Сверкающий шпиль барад‑дурской цитадели вознесся над равнинами Мордора едва ли не на высоту Ородруина как монумент Человеку – свободному Человеку, который вежливо, но твердо отверг родительскую опеку Небожителей и начал жить своим умом. Это был вызов тупому агрессивному Закату, щелкавшему вшей в своих бревенчатых "замках" под заунывные речитативы скальдов о несравненных достоинствах никогда не существовавшего Нуменора. Это был вызов изнемогшему под грузом собственной мудрости Восходу, где Инь и Янь давно уже пожрали друг друга, породив лишь изысканную статику Сада тринадцати камней. Это был вызов и кое‑кому еще – ибо ироничные интеллектуалы из мордорской Академии, сами того не ведая, вплотную подошли к черте, за которой рост их могущества обещал стать необратимым – и неуправляемым.
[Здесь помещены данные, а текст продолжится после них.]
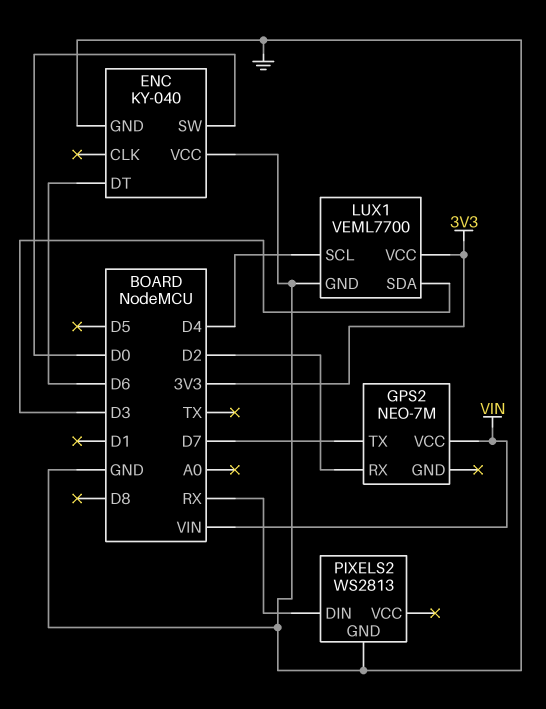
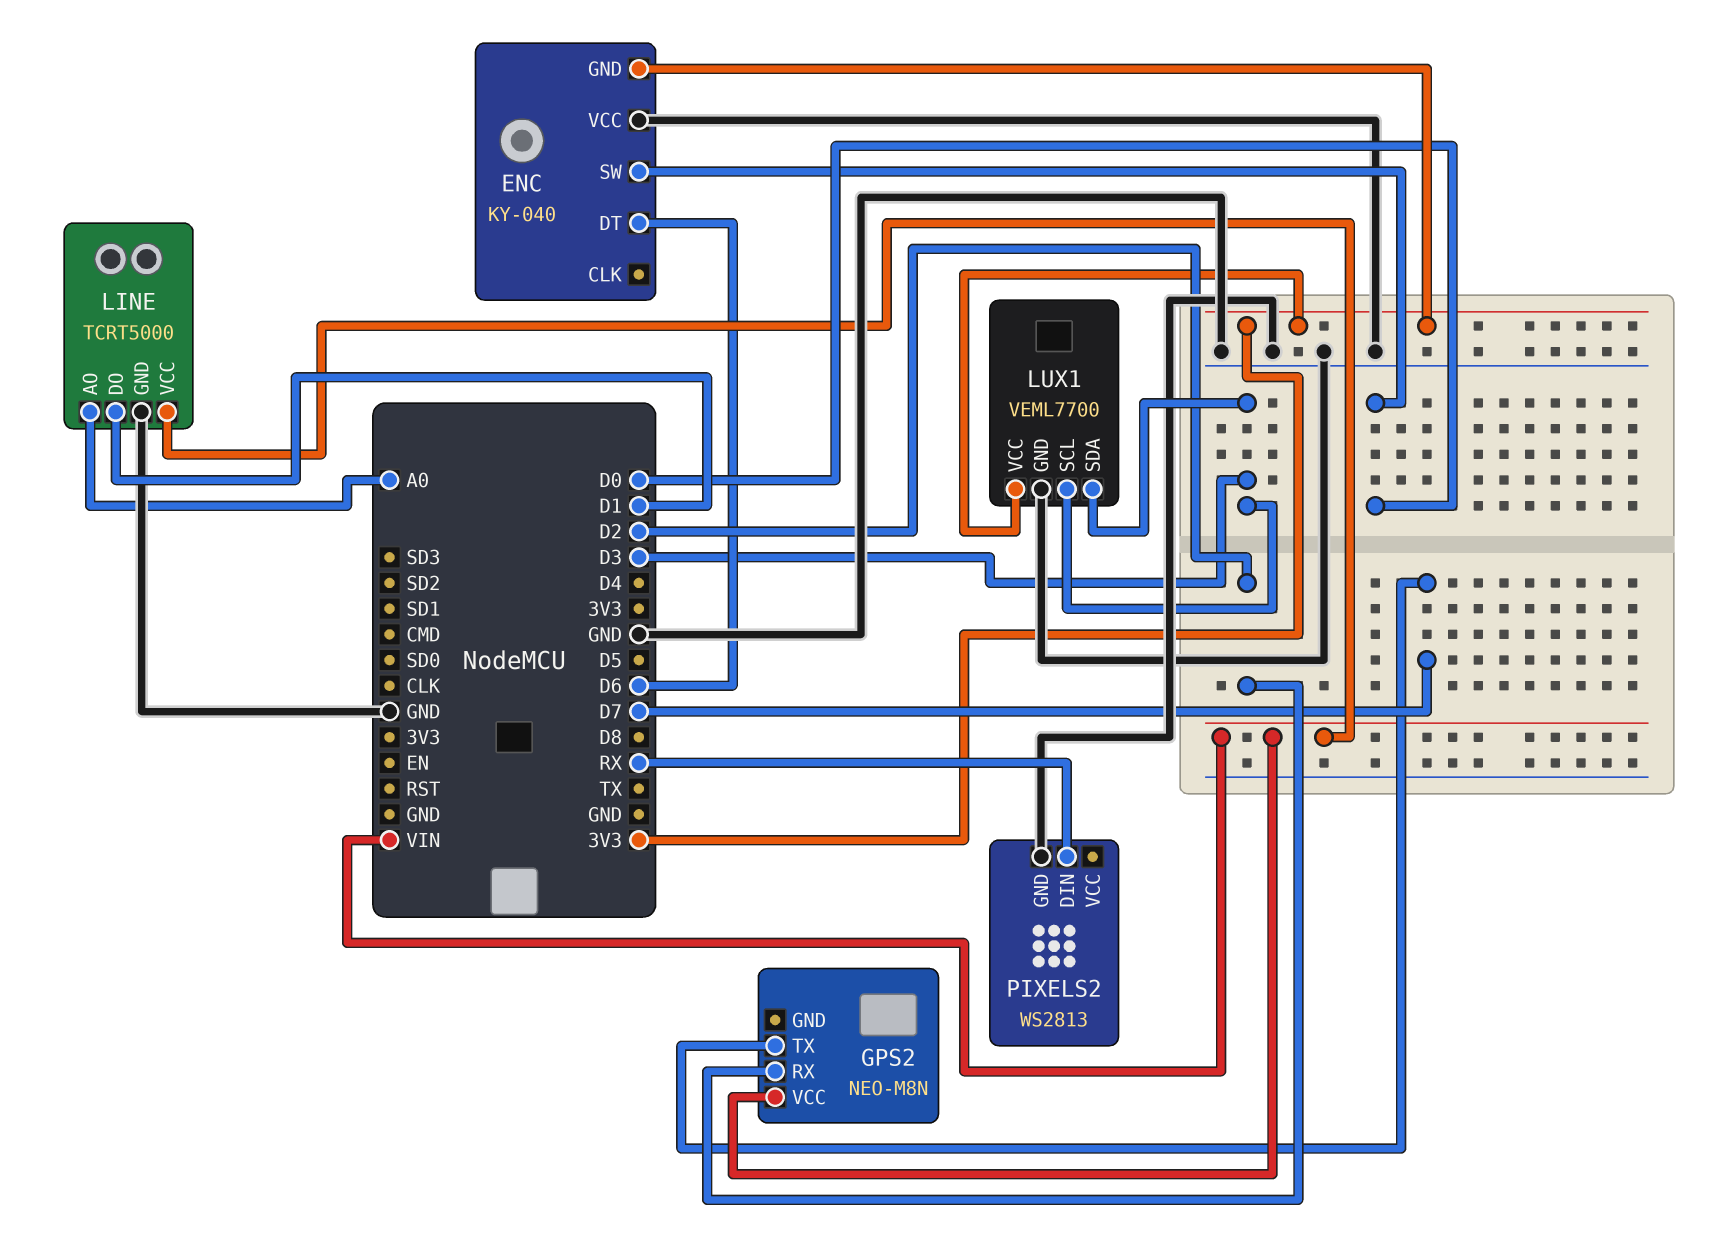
ENC pin GND: GND -> 3V3
GPS2: NEO-7M -> NEO-M8N
LINE: none -> TCRT5000
LINE pin AO: none -> A0
LINE pin DO: none -> D1
LINE pin GND: none -> GND
LINE pin VCC: none -> VIN
LUX1 pin SCL: D4 -> D3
...А Халаддин шагал себе по знакомым с детства улицам – от трех истертых каменных ступенек родительского дома в переулке за Старой обсерваторией мимо платанов Королевского бульвара, что упирается дальним концом в зиккурат с Висячими садами, – направляясь к приземистому зданию Университета. Именно здесь работа несколько раз дарила ему мгновения наивысшего счастья, доступного человеку: когда держишь будто птенца на ладони Истину, открывшуюся пока одному тебе, – и становишься от этого богаче и щедрее всех владык мира... И в разноголосом гомоне двигалась по кругу бутыль шипучего нурнонского, пена под веселые охи сползала на скатерть по стенкам разнокалиберных кружек и стаканов, и впереди была еще целая апрельская ночь с ее нескончаемыми спорами – о науке, о поэзии, о мироздании и опять о науке, – спорами, рождавшими в них спокойную убежденность в том, что их жизнь – единственно правильная... И Соня глядела на него огромными сухими глазами – только у троллийских девушек встречается изредка этот ускользающий оттенок – темно‑серый? прозрачно‑карий? – из последних сил стараясь улыбнуться: "Халик, милый, я не хочу быть тебе в тягость", и ему хотелось заплакать от переполнившей душу нежности.
Но крылья сна уже несли его обратно в ночную пустыню, изумляющую любого новичка невероятным разнообразием живности, которая с первыми лучами солнца в буквальном смысле слова проваливается сквозь землю. От Цэрлэга он узнал, что эта пустыня, так же как и любая другая, от века поделена на участки: каждая рощица саксаула, луговина колючей травы или пятно съедобного лишайника – манны, – имеет хозяина. Орокуэн без труда называл ему кланы, владеющие теми урочищами, по которым пролегал их путь, и безошибочно определял границы владений, явно ориентируясь при этом не на сложенные из камней пирамидки або, а на какие‑то лишь ему понятные приметы. Общими здесь были только колодцы для скота – обширные ямы в песке с горько‑соленой, хотя и пригодной для питья водой. Халаддина больше всего поразила система цандоев – накопителей адиабатической влаги, о которых он раньше только читал. Он преклонялся перед безвестным гением, открывшим некогда, что один бич пустыни – ночной мороз – способен одолеть второй – сухость: быстро остывающие камни работают как холодильник, "выжимая" воду из вроде бы абсолютно сухого воздуха.
Сержант слова "адиабатический", понятное дело, не знал (он вообще читал мало, не находя в этом занятии ни проку, ни удовольствия), но зато некоторые из накопителей, мимо которых лежал их путь, были некогда сложены его руками. Первый цандой Цэрлэг соорудил в пять лет и ужасно расстроился, не обнаружив в нем поутру ни капли воды: однако он сумел самостоятельно найти ошибку (куча камней была маловата) и именно в тот миг впервые в жизни ощутил гордость Мастера. Странным образом он не испытывал ни малейшей тяги к возне со скотом, занимаясь этим делом лишь по необходимости, а вот из какой‑нибудь шорной мастерской его было за уши не вытащить. Родственники неодобрительно качали головами – "ну чисто городской", а вот отец, наглядевшись на всегдашнюю его возню с железяками, заставил изучить грамоту.